噺の中に出てくるウグイスや猫、蛙など、目を閉じて聴いていると本物のようであった。
天性の勘とでも言うしかない、まさに芸人である。

見かねた師匠や兄弟子が意見をしても聞く耳を持たない。

「あたしゃあ、これが気に入ってるん」

へらへらと笑って動じない。

「ちったぁ朝平を見習いなよ」

「へん。
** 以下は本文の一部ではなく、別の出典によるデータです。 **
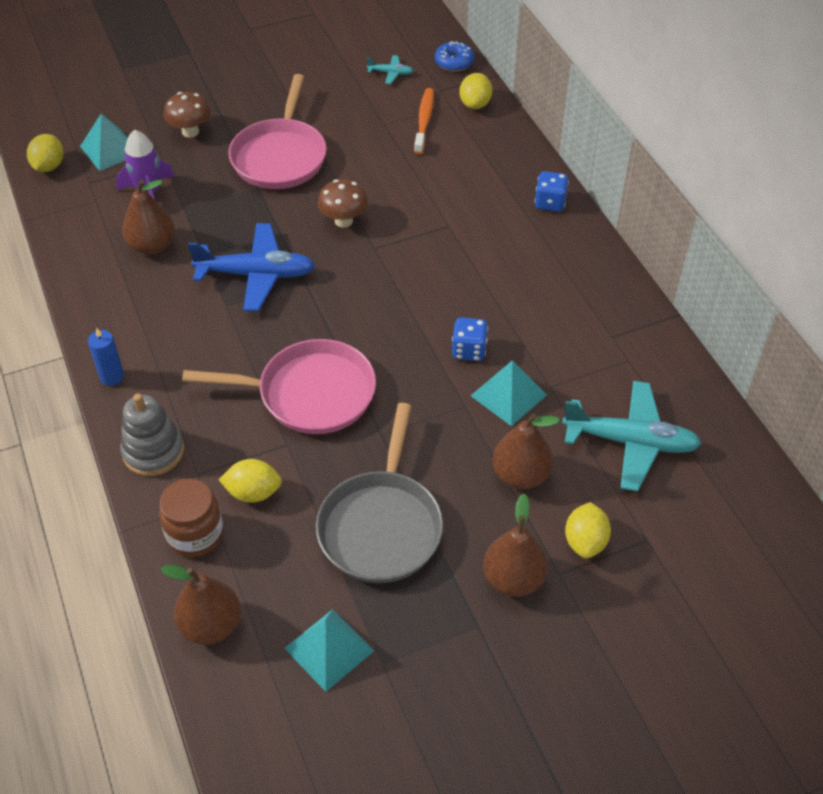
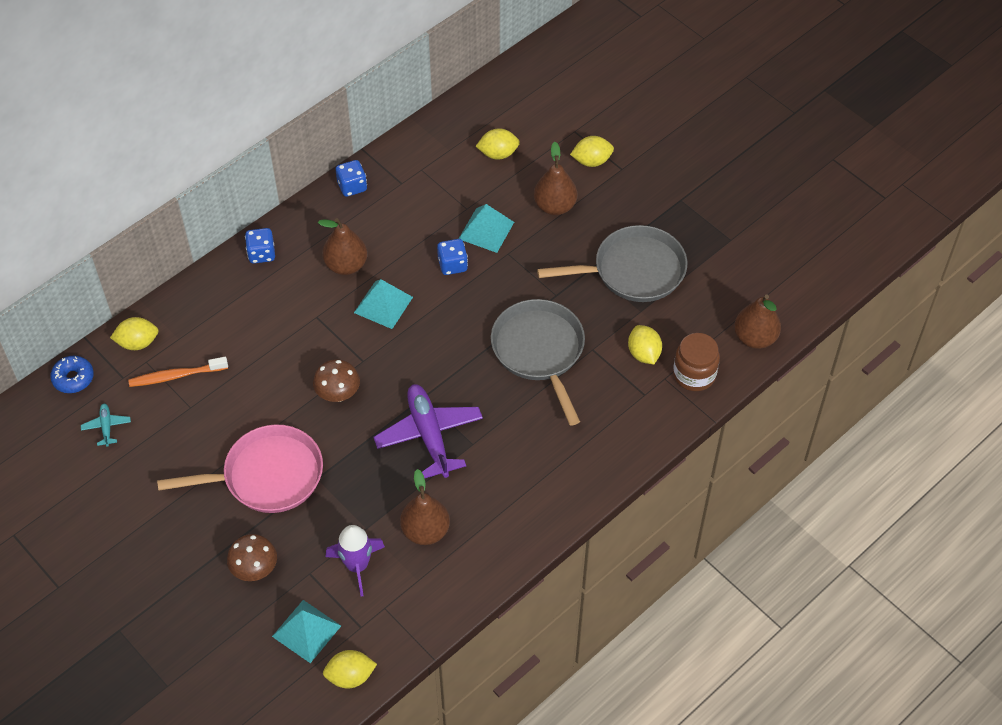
camera: 110 degrees left, 5 degrees up
(112, 377) = (583, 492): blue candle -> none
(153, 451) = (639, 431): grey stacking toy -> none
(256, 275) = (429, 435): blue plane -> purple plane
(309, 394) = (540, 351): pink pan -> grey pan
(329, 649) = (737, 269): turquoise pyramid -> turquoise pyramid (383, 305)
(513, 579) = (638, 190): brown pear -> brown pear (346, 265)
(621, 292) = (352, 186): none -> blue dice
(630, 442) = (498, 154): turquoise plane -> yellow lemon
あんな朴念仁、はなから相手にゃしてません」

妙に人気があるものだから、師匠もそれ以上は言えなかった。

そうこうする内に、朝平は独演会をするまでになった。
横丁にある寺を借りて、身内だけながら大層な客を集めた。
大盛況である。

演目は文七元結、三遊亭圓朝の作といわれた名作だ。
噺が佳境に入り、いよいよ手代の文七が現れて、というところで、いきなり寺の外で猫が喧嘩を始めた。

「フーッ!」

「ナァーゴ」

大変な騒ぎで全く噺が聞けない。
朝平は、身の不運に悔し涙を流したが、相手が猫では誰に怒るわけにもいかない。
泣く泣く会場を後にした。

「うふふ。行ったね」

何とも呆れたことに、床下から小ん太が現れた。猫の鳴き声は、小ん太迫真の物真似だったのだ。